When the Duke had been gone about an hour, and when, under ordinary circumstances, it would have been his time to go down to the House, he took his hat and walked into the Park. He made his way across Hyde Park, and into Kensington Gardens, and there he remained for an hour, walking up and down beneath the elms. The quidnuncs of the town, who chanced to see him, and who had heard something of the political movements of the day, thought, no doubt, that he was meditating his future ministerial career. But he had not been there long before he had resolved that no ministerial career was at present open to him. "It has been my own fault," he said, as he returned to his house, "and with God's help I will mend it, if it be possible."

But he was a slow man, and he did not go off instantly to the Duke. He had given himself to eight o'clock, and he took the full time. He could not go down to the House of Commons because men would make inquiries of him which he would find it difficult to answer. So he dined at home, alone. He had told his wife that he would see her at nine, and before that hour he would not go to her. He sat alone till it was time for him to get into his brougham, and thought it all over. That seat in the Cabinet and Chancellorship of the Exchequer, which he had so infinitely desired, were already done with. There was no doubt about that. It might have been better for him not to have married; but now that he was married, and that things had brought him untowardly to this pass, he knew that his wife's safety was his first duty. "We will go through Switzerland," he said to himself, "to Baden, and then we will get on to Florence and to Rome.

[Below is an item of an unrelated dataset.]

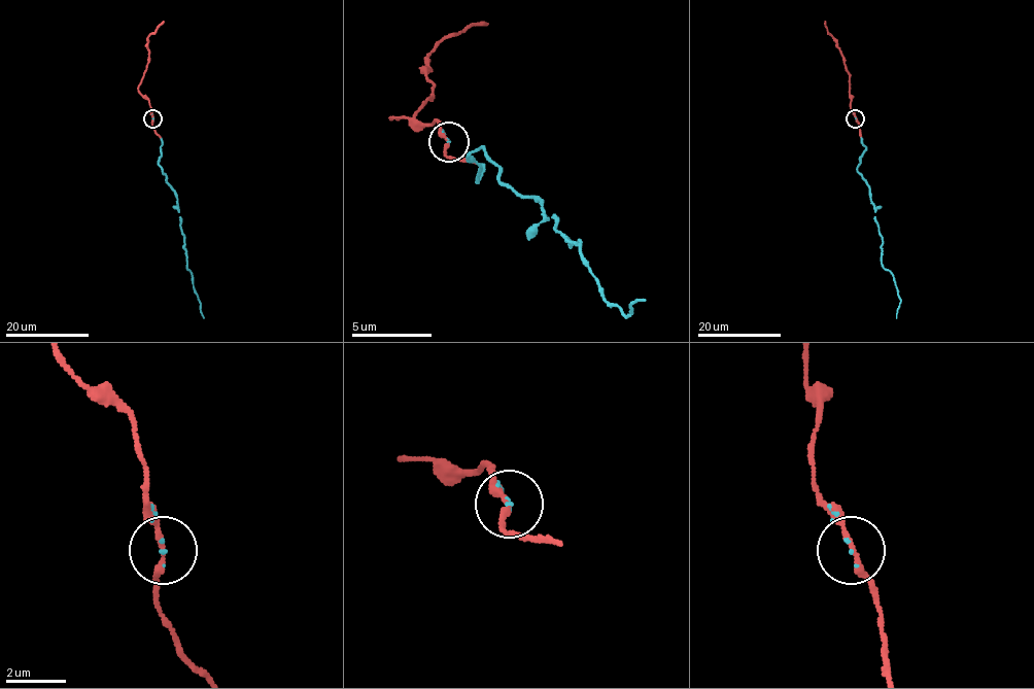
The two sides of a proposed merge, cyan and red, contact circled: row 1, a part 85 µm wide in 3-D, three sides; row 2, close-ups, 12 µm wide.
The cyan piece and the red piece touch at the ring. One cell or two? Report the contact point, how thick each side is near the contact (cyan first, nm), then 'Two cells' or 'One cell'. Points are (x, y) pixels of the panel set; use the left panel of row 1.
Place: (152, 118). Thickness 70 nm (cyan) against 190 nm. One cell

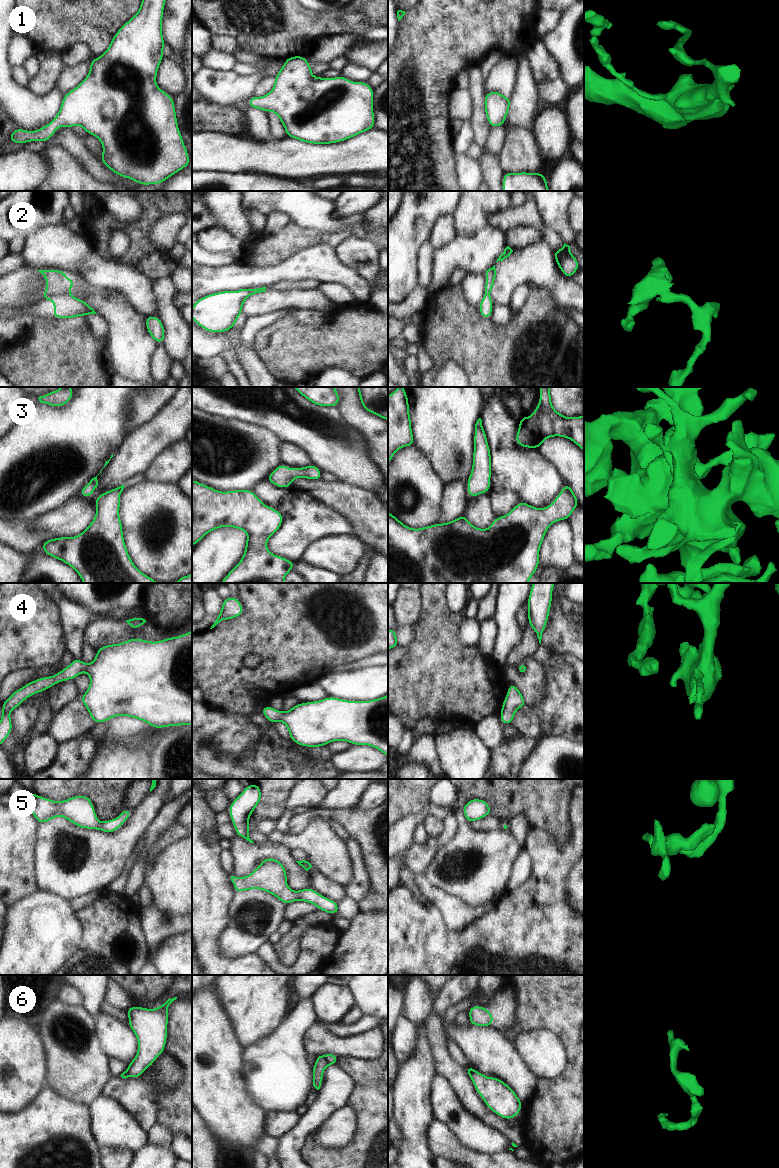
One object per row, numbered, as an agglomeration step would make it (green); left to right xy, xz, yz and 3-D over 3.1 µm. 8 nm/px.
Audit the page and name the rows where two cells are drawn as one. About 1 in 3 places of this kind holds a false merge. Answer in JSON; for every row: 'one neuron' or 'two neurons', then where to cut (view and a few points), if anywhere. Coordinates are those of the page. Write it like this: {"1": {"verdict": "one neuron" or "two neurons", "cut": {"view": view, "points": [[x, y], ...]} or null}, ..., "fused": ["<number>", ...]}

She has seen nothing of all these things yet, and the new life will make a change in her. She shall have her own friend with her." Then he went down to the House of Lords, and saw the Duke.

"Well, Palliser," said the Duke, when he had listened to him, "of course I cannot argue it with you any more. I can only say that I am very sorry;—more sorry than perhaps you will believe. Indeed, it half breaks my heart." The Duke's voice was very sad, and it might almost have been thought that he was going to shed a tear. In truth he disliked Mr. Finespun with the strongest political feeling of which he was capable, and had attached himself to Mr. Palliser almost as strongly. It was a thousand pities! How hard had he not worked to bring about this arrangement, which was now to be upset because a woman had been foolish! "I never above half liked her," said the Duke to himself, thinking perhaps a little of the Duchess's complaints of her. "I must go to Brock at once," he said aloud, "and tell him. God knows what we must do now. Goodbye! good-bye! No; I'm not angry. There shall be no quarrel. But I am very sorry." In this way the two politicians parted.

We may as well follow this political movement to its end. The Duke saw Lord Brock that night, and then those two ministers sent for another minister,—another noble Lord, a man of great experience in Cabinets. These three discussed the matter together, and on the following day Lord Brock got up in the House, and made a strong speech in defence of his colleague, Mr. Finespun. To the end of the Session, at any rate, Mr. Finespun kept his position, and held the seals of the Exchequer while all the quidnuncs of the nation, shaking their heads, spoke of the wonderful power of Mr. Finespun, and declared that Lord Brock did not dare to face the Opposition without him.

In the meantime Mr. Palliser had returned to his wife, and told her of his resolution with reference to their tour abroad. "We may as well make up our minds to start at once," said he.